The economy will experience more growth with offshore development than without it, the report concludes. IT employment will grow over the next five years, adding 516,000 jobs in the software and services sector. But 272,000 of those jobs will go offshore, with 244,000 remaining in the U.S.

White-Collar Losses

The offshoring of high-paying white-collar jobs has raised particular concern. When overseas manufacturing led to the loss of textile jobs, there was a shift in the U.S. to more productive, higher-paying jobs, according to Lee Price, research director at the Washington-based Economic Policy Institute. But "the opposite is happening [with] computer software offshoring," he said.

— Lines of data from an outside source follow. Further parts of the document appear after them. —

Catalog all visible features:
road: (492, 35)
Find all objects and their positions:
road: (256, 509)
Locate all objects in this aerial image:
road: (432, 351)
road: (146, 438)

"This trend to offshore productive jobs in the U.S. economy is making us less productive and not stimulating the economy," said Price. "We are giving up some of the most productive jobs in our economy."

Gauging the impact of offshore development on IT wages in the U.S. can be difficult in view of the economic downturn. Bob Moore, a Los Angeles-based high-tech recruiter, said programming jobs that were paying $90,000 to $100,000 before the downturn are now paying $70,000 to $80,000. But he said it's unclear how much of that should be attributed to the weak economy vs. offshoring.

Nate Viall, a Des Moines-based recruiter who specializes in finding candidates for IBM iSeries application development, said in his latest quarterly study, which was released last week, salaries for managers in that niche were up 4.4% from 2003. The average salary was $89,200.

He said these developers have fared well because they specialize in a system that's in wide use with small and midsize businesses that aren't doing a lot of offshoring.

But Viall expressed concern that displaced workers may be inclined to retrain for iSeries development and in turn drive down wages for his recruits. "It could have that potential," he said.